BEGIN Material for the task

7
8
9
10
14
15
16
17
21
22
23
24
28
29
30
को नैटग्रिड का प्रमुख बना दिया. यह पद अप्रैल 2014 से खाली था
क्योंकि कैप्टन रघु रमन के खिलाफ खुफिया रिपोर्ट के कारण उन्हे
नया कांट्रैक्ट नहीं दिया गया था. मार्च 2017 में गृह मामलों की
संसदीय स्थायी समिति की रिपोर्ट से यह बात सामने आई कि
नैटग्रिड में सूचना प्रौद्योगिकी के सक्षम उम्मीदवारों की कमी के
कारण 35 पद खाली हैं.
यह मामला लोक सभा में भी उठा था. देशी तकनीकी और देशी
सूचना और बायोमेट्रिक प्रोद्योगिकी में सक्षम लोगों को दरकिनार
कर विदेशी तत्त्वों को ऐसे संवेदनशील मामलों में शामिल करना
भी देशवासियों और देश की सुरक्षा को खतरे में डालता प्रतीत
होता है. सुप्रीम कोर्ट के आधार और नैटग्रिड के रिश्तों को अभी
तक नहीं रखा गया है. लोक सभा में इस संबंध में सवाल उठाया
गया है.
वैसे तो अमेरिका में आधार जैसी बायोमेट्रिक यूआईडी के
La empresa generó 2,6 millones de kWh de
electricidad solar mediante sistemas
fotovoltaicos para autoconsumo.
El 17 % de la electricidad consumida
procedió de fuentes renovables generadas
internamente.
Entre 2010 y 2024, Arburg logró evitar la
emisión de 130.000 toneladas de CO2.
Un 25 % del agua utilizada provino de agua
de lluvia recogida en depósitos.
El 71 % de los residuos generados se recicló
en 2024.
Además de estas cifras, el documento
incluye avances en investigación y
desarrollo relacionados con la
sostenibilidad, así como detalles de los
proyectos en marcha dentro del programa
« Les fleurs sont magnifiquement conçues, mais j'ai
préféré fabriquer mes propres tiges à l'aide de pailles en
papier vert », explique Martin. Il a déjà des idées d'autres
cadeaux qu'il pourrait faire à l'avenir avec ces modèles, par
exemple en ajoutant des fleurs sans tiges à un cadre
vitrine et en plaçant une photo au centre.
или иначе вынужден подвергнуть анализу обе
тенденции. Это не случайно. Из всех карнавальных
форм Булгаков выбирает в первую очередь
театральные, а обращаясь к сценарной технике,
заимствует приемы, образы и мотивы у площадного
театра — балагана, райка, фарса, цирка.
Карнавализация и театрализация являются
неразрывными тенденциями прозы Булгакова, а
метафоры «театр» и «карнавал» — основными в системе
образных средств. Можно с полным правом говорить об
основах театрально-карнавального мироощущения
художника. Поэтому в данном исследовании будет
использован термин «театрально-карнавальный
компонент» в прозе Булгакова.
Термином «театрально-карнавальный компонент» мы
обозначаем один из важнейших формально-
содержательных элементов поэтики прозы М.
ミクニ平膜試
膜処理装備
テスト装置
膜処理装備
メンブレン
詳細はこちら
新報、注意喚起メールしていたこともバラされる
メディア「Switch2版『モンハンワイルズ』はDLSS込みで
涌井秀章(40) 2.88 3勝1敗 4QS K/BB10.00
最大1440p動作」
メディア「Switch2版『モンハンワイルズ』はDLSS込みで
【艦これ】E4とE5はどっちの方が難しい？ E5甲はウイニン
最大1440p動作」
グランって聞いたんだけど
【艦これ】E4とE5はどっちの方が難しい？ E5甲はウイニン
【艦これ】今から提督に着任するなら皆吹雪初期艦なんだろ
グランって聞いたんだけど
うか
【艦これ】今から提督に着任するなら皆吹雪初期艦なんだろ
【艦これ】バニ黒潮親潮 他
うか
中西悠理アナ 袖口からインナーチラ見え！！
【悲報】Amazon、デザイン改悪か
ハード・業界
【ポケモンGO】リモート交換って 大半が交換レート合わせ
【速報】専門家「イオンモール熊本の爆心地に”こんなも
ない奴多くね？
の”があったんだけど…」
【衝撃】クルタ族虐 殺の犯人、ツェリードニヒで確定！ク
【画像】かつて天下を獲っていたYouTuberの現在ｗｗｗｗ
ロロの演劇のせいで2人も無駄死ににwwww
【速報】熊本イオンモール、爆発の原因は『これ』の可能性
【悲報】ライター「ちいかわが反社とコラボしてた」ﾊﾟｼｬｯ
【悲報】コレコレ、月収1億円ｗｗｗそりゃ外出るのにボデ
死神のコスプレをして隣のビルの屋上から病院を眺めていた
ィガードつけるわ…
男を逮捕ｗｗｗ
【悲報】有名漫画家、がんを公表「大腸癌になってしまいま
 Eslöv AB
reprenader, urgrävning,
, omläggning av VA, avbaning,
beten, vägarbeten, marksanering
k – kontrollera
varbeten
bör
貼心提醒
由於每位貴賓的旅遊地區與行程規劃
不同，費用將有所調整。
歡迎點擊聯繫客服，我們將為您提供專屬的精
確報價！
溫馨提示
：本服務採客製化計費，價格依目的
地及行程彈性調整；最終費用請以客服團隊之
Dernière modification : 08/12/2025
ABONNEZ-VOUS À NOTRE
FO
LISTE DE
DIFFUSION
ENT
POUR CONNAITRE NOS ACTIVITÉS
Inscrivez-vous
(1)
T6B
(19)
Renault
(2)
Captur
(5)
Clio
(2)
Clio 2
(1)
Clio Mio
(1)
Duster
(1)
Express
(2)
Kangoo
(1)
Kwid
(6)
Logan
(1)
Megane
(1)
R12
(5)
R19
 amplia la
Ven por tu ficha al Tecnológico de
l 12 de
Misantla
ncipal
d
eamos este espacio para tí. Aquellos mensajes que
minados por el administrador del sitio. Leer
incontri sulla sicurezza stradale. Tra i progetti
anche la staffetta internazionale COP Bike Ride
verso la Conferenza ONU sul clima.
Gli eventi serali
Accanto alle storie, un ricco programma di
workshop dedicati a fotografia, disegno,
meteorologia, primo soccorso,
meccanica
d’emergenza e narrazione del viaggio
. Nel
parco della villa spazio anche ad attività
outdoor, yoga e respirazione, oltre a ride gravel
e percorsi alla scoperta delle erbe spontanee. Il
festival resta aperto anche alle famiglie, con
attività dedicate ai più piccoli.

END Material for the task

Instructions for the task >> Write out the records word for word, from the very beginning up to and including the line that contains "exemple en ajoutant".

Written answer >>
7
8
9
10
14
15
16
17
21
22
23
24
28
29
30
को नैटग्रिड का प्रमुख बना दिया. यह पद अप्रैल 2014 से खाली था
क्योंकि कैप्टन रघु रमन के खिलाफ खुफिया रिपोर्ट के कारण उन्हे
नया कांट्रैक्ट नहीं दिया गया था. मार्च 2017 में गृह मामलों की
संसदीय स्थायी समिति की रिपोर्ट से यह बात सामने आई कि
नैटग्रिड में सूचना प्रौद्योगिकी के सक्षम उम्मीदवारों की कमी के
कारण 35 पद खाली हैं.
यह मामला लोक सभा में भी उठा था. देशी तकनीकी और देशी
सूचना और बायोमेट्रिक प्रोद्योगिकी में सक्षम लोगों को दरकिनार
कर विदेशी तत्त्वों को ऐसे संवेदनशील मामलों में शामिल करना
भी देशवासियों और देश की सुरक्षा को खतरे में डालता प्रतीत
होता है. सुप्रीम कोर्ट के आधार और नैटग्रिड के रिश्तों को अभी
तक नहीं रखा गया है. लोक सभा में इस संबंध में सवाल उठाया
गया है.
वैसे तो अमेरिका में आधार जैसी बायोमेट्रिक यूआईडी के
La empresa generó 2,6 millones de kWh de
electricidad solar mediante sistemas
fotovoltaicos para autoconsumo.
El 17 % de la electricidad consumida
procedió de fuentes renovables generadas
internamente.
Entre 2010 y 2024, Arburg logró evitar la
emisión de 130.000 toneladas de CO2.
Un 25 % del agua utilizada provino de agua
de lluvia recogida en depósitos.
El 71 % de los residuos generados se recicló
en 2024.
Además de estas cifras, el documento
incluye avances en investigación y
desarrollo relacionados con la
sostenibilidad, así como detalles de los
proyectos en marcha dentro del programa
« Les fleurs sont magnifiquement conçues, mais j'ai
préféré fabriquer mes propres tiges à l'aide de pailles en
papier vert », explique Martin. Il a déjà des idées d'autres
cadeaux qu'il pourrait faire à l'avenir avec ces modèles, par
exemple en ajoutant des fleurs sans tiges à un cadre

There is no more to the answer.